§ Records for the task
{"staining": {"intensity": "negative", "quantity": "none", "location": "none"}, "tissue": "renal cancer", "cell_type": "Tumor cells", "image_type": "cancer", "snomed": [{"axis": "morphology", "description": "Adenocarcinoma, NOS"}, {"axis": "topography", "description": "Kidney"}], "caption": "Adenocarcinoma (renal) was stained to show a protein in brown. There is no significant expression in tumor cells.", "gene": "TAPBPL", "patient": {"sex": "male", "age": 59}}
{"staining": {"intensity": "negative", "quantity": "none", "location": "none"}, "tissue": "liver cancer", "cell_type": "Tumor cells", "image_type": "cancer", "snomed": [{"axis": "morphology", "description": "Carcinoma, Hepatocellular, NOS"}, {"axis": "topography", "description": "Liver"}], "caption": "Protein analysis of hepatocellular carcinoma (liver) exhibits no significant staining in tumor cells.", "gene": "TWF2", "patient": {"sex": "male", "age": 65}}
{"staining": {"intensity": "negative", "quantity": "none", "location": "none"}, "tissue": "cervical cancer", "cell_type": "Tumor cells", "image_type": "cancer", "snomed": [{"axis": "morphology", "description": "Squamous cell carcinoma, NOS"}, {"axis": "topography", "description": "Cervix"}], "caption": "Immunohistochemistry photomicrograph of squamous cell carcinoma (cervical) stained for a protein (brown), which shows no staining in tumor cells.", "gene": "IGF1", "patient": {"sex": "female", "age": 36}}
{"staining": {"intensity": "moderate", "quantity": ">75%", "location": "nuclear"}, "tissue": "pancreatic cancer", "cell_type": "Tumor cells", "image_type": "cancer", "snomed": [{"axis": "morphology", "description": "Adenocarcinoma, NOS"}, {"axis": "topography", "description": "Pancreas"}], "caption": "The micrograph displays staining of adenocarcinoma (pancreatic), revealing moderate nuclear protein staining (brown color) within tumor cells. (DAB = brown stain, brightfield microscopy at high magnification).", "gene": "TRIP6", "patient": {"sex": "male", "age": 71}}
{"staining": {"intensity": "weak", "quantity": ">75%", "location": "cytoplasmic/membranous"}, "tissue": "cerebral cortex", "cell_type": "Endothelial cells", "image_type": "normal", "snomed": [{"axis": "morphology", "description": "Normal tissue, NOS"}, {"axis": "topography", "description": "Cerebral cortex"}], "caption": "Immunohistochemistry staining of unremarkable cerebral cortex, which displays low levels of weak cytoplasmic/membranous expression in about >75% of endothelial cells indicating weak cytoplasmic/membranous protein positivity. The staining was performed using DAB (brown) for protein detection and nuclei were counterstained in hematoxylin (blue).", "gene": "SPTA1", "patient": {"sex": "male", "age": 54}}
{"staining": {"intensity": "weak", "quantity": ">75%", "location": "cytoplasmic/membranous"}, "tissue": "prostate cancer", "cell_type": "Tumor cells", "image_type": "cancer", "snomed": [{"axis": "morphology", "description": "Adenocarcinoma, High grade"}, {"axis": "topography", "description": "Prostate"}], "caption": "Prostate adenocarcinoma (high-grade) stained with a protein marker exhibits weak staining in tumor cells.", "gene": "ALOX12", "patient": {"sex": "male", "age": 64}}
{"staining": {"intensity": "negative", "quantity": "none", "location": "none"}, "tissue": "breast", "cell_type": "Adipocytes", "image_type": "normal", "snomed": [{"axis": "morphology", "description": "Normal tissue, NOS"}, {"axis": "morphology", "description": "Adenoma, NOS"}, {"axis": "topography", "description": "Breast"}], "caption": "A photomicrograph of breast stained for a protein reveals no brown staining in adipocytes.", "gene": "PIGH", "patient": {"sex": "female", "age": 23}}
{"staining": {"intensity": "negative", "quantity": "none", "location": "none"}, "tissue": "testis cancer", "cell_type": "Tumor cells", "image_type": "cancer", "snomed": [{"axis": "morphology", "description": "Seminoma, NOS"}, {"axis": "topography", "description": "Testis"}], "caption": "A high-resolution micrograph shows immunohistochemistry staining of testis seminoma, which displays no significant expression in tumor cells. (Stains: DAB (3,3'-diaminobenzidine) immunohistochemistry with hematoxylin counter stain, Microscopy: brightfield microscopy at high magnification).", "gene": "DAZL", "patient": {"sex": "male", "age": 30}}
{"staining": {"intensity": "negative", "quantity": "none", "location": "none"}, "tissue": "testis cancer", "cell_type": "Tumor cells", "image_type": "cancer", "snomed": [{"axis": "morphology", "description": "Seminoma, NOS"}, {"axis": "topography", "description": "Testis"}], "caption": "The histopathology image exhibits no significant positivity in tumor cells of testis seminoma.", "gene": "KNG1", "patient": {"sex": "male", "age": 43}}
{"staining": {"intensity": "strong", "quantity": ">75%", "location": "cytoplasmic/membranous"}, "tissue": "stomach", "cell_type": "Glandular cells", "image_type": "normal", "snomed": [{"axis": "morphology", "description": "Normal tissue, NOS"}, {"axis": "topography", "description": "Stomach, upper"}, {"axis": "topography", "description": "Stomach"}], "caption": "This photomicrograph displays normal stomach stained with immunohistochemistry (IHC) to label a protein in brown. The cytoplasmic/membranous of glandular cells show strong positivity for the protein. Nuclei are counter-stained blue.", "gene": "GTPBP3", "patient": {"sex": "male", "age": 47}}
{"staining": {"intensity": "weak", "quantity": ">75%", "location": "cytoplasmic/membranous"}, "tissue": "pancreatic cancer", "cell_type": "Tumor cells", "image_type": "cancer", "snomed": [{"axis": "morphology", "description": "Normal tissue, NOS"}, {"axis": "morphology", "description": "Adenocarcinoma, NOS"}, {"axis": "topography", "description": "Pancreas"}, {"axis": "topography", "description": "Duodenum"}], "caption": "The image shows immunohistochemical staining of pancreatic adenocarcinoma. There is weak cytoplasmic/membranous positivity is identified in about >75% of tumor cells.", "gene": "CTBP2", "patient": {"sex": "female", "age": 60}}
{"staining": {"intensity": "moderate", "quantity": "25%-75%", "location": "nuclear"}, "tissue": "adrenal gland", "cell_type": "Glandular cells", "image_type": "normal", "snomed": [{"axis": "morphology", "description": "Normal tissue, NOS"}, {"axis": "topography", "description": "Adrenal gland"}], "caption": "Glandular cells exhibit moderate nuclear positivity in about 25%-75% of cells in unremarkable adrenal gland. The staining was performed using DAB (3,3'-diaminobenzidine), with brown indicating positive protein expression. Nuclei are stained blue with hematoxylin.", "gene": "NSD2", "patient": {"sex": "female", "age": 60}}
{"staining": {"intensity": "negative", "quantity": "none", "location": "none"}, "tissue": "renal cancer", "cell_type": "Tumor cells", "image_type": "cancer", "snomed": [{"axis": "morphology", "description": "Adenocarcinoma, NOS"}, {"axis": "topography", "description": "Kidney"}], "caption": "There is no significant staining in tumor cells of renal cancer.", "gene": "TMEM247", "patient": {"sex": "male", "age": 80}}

§ Exercise requirements
After reading the data, retype all of it exactly as it reads.

§ Response to this task
{"staining": {"intensity": "negative", "quantity": "none", "location": "none"}, "tissue": "renal cancer", "cell_type": "Tumor cells", "image_type": "cancer", "snomed": [{"axis": "morphology", "description": "Adenocarcinoma, NOS"}, {"axis": "topography", "description": "Kidney"}], "caption": "Adenocarcinoma (renal) was stained to show a protein in brown. There is no significant expression in tumor cells.", "gene": "TAPBPL", "patient": {"sex": "male", "age": 59}}
{"staining": {"intensity": "negative", "quantity": "none", "location": "none"}, "tissue": "liver cancer", "cell_type": "Tumor cells", "image_type": "cancer", "snomed": [{"axis": "morphology", "description": "Carcinoma, Hepatocellular, NOS"}, {"axis": "topography", "description": "Liver"}], "caption": "Protein analysis of hepatocellular carcinoma (liver) exhibits no significant staining in tumor cells.", "gene": "TWF2", "patient": {"sex": "male", "age": 65}}
{"staining": {"intensity": "negative", "quantity": "none", "location": "none"}, "tissue": "cervical cancer", "cell_type": "Tumor cells", "image_type": "cancer", "snomed": [{"axis": "morphology", "description": "Squamous cell carcinoma, NOS"}, {"axis": "topography", "description": "Cervix"}], "caption": "Immunohistochemistry photomicrograph of squamous cell carcinoma (cervical) stained for a protein (brown), which shows no staining in tumor cells.", "gene": "IGF1", "patient": {"sex": "female", "age": 36}}
{"staining": {"intensity": "moderate", "quantity": ">75%", "location": "nuclear"}, "tissue": "pancreatic cancer", "cell_type": "Tumor cells", "image_type": "cancer", "snomed": [{"axis": "morphology", "description": "Adenocarcinoma, NOS"}, {"axis": "topography", "description": "Pancreas"}], "caption": "The micrograph displays staining of adenocarcinoma (pancreatic), revealing moderate nuclear protein staining (brown color) within tumor cells. (DAB = brown stain, brightfield microscopy at high magnification).", "gene": "TRIP6", "patient": {"sex": "male", "age": 71}}
{"staining": {"intensity": "weak", "quantity": ">75%", "location": "cytoplasmic/membranous"}, "tissue": "cerebral cortex", "cell_type": "Endothelial cells", "image_type": "normal", "snomed": [{"axis": "morphology", "description": "Normal tissue, NOS"}, {"axis": "topography", "description": "Cerebral cortex"}], "caption": "Immunohistochemistry staining of unremarkable cerebral cortex, which displays low levels of weak cytoplasmic/membranous expression in about >75% of endothelial cells indicating weak cytoplasmic/membranous protein positivity. The staining was performed using DAB (brown) for protein detection and nuclei were counterstained in hematoxylin (blue).", "gene": "SPTA1", "patient": {"sex": "male", "age": 54}}
{"staining": {"intensity": "weak", "quantity": ">75%", "location": "cytoplasmic/membranous"}, "tissue": "prostate cancer", "cell_type": "Tumor cells", "image_type": "cancer", "snomed": [{"axis": "morphology", "description": "Adenocarcinoma, High grade"}, {"axis": "topography", "description": "Prostate"}], "caption": "Prostate adenocarcinoma (high-grade) stained with a protein marker exhibits weak staining in tumor cells.", "gene": "ALOX12", "patient": {"sex": "male", "age": 64}}
{"staining": {"intensity": "negative", "quantity": "none", "location": "none"}, "tissue": "breast", "cell_type": "Adipocytes", "image_type": "normal", "snomed": [{"axis": "morphology", "description": "Normal tissue, NOS"}, {"axis": "morphology", "description": "Adenoma, NOS"}, {"axis": "topography", "description": "Breast"}], "caption": "A photomicrograph of breast stained for a protein reveals no brown staining in adipocytes.", "gene": "PIGH", "patient": {"sex": "female", "age": 23}}
{"staining": {"intensity": "negative", "quantity": "none", "location": "none"}, "tissue": "testis cancer", "cell_type": "Tumor cells", "image_type": "cancer", "snomed": [{"axis": "morphology", "description": "Seminoma, NOS"}, {"axis": "topography", "description": "Testis"}], "caption": "A high-resolution micrograph shows immunohistochemistry staining of testis seminoma, which displays no significant expression in tumor cells. (Stains: DAB (3,3'-diaminobenzidine) immunohistochemistry with hematoxylin counter stain, Microscopy: brightfield microscopy at high magnification).", "gene": "DAZL", "patient": {"sex": "male", "age": 30}}
{"staining": {"intensity": "negative", "quantity": "none", "location": "none"}, "tissue": "testis cancer", "cell_type": "Tumor cells", "image_type": "cancer", "snomed": [{"axis": "morphology", "description": "Seminoma, NOS"}, {"axis": "topography", "description": "Testis"}], "caption": "The histopathology image exhibits no significant positivity in tumor cells of testis seminoma.", "gene": "KNG1", "patient": {"sex": "male", "age": 43}}
{"staining": {"intensity": "strong", "quantity": ">75%", "location": "cytoplasmic/membranous"}, "tissue": "stomach", "cell_type": "Glandular cells", "image_type": "normal", "snomed": [{"axis": "morphology", "description": "Normal tissue, NOS"}, {"axis": "topography", "description": "Stomach, upper"}, {"axis": "topography", "description": "Stomach"}], "caption": "This photomicrograph displays normal stomach stained with immunohistochemistry (IHC) to label a protein in brown. The cytoplasmic/membranous of glandular cells show strong positivity for the protein. Nuclei are counter-stained blue.", "gene": "GTPBP3", "patient": {"sex": "male", "age": 47}}
{"staining": {"intensity": "weak", "quantity": ">75%", "location": "cytoplasmic/membranous"}, "tissue": "pancreatic cancer", "cell_type": "Tumor cells", "image_type": "cancer", "snomed": [{"axis": "morphology", "description": "Normal tissue, NOS"}, {"axis": "morphology", "description": "Adenocarcinoma, NOS"}, {"axis": "topography", "description": "Pancreas"}, {"axis": "topography", "description": "Duodenum"}], "caption": "The image shows immunohistochemical staining of pancreatic adenocarcinoma. There is weak cytoplasmic/membranous positivity is identified in about >75% of tumor cells.", "gene": "CTBP2", "patient": {"sex": "female", "age": 60}}
{"staining": {"intensity": "moderate", "quantity": "25%-75%", "location": "nuclear"}, "tissue": "adrenal gland", "cell_type": "Glandular cells", "image_type": "normal", "snomed": [{"axis": "morphology", "description": "Normal tissue, NOS"}, {"axis": "topography", "description": "Adrenal gland"}], "caption": "Glandular cells exhibit moderate nuclear positivity in about 25%-75% of cells in unremarkable adrenal gland. The staining was performed using DAB (3,3'-diaminobenzidine), with brown indicating positive protein expression. Nuclei are stained blue with hematoxylin.", "gene": "NSD2", "patient": {"sex": "female", "age": 60}}
{"staining": {"intensity": "negative", "quantity": "none", "location": "none"}, "tissue": "renal cancer", "cell_type": "Tumor cells", "image_type": "cancer", "snomed": [{"axis": "morphology", "description": "Adenocarcinoma, NOS"}, {"axis": "topography", "description": "Kidney"}], "caption": "There is no significant staining in tumor cells of renal cancer.", "gene": "TMEM247", "patient": {"sex": "male", "age": 80}}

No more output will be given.